Now if we add an extra element to the vector (make it 1 2 3 4 5) so that it has an ODD number of elements. The shifting no longer works as expected.

>> fftshift(fft([1 2 3 4 5]))

ans =

  -2.5000 - 0.8123i  -2.5000 - 3.4410i  15.0000 + 0.0000i  -2.5000 + 3.4410i  -2.5000 + 0.8123i

>> fft([1 -2 3 -4 5])

ans =

   3.0000 + 0.0000i   2.7361 + 2.5429i  -1.7361 +10.7719i  -1.7361 -10.7719i   2.7361 - 2.5429i

Any idea on how to make this work for an odd number of elements?
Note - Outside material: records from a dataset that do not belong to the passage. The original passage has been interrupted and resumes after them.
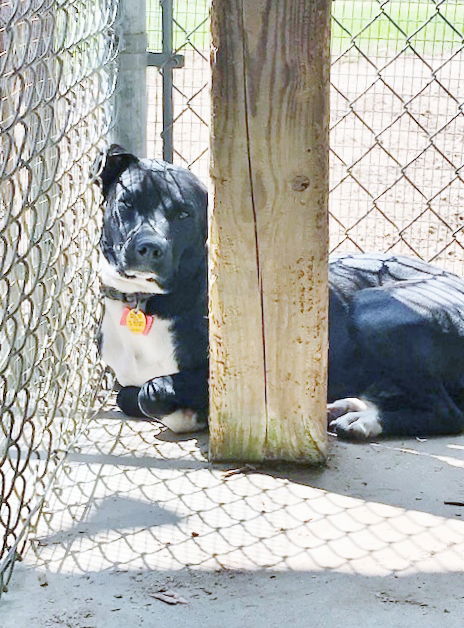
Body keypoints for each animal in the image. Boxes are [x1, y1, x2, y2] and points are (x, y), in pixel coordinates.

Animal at [96, 146, 464, 442]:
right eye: (127, 202)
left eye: (183, 213)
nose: (149, 247)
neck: (146, 302)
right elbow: (126, 396)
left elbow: (151, 392)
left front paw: (188, 413)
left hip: (373, 311)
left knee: (448, 412)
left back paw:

You can get an odd shift by multiplying by pow(pow(-1,(N+1)/N), i), where N is the length. That’s obviously a much more complicated computation and can’t be simplified with the bitwise operations commonly used, but there it is. Here’s python code.

>>> import math
>>> import numpy as np
>>> A = np.arange(1,8)
>>> A
array([1, 2, 3, 4, 5, 6, 7])
>>> inx = np.arange(7)
>>> fact = pow(-1, (A.size + 1)/A.size)
>>> afact = np.power(fact,inx)
>>> afact
array([ 1.        +0.j        , -0.90096887-0.43388374j,
        0.6234898 +0.78183148j, -0.22252093-0.97492791j,
       -0.22252093+0.97492791j,  0.6234898 -0.78183148j,
       -0.90096887+0.43388374j])
>>> np.fft.ifft ( np.fft.fft(A) * afact)
array([5.-4.44089210e-16j, 6.-5.98212619e-16j, 7.-3.75800343e-16j,
       1.+1.47593148e-15j, 2.+3.98770332e-16j, 3.-5.04049884e-17j,
       4.-4.06194651e-16j])

We have published details of our approach at The 1D fftshift in CUDA by chessboard multiplication link. Also, we have published our implementations considering also the case of an odd number of elements at our GitHub page.

1 Like

Hello, I was just wondering if there is a similar way to do the inverse fft shift? I need that to do a convolution. That is, the multiply method of stated by JFSebastian.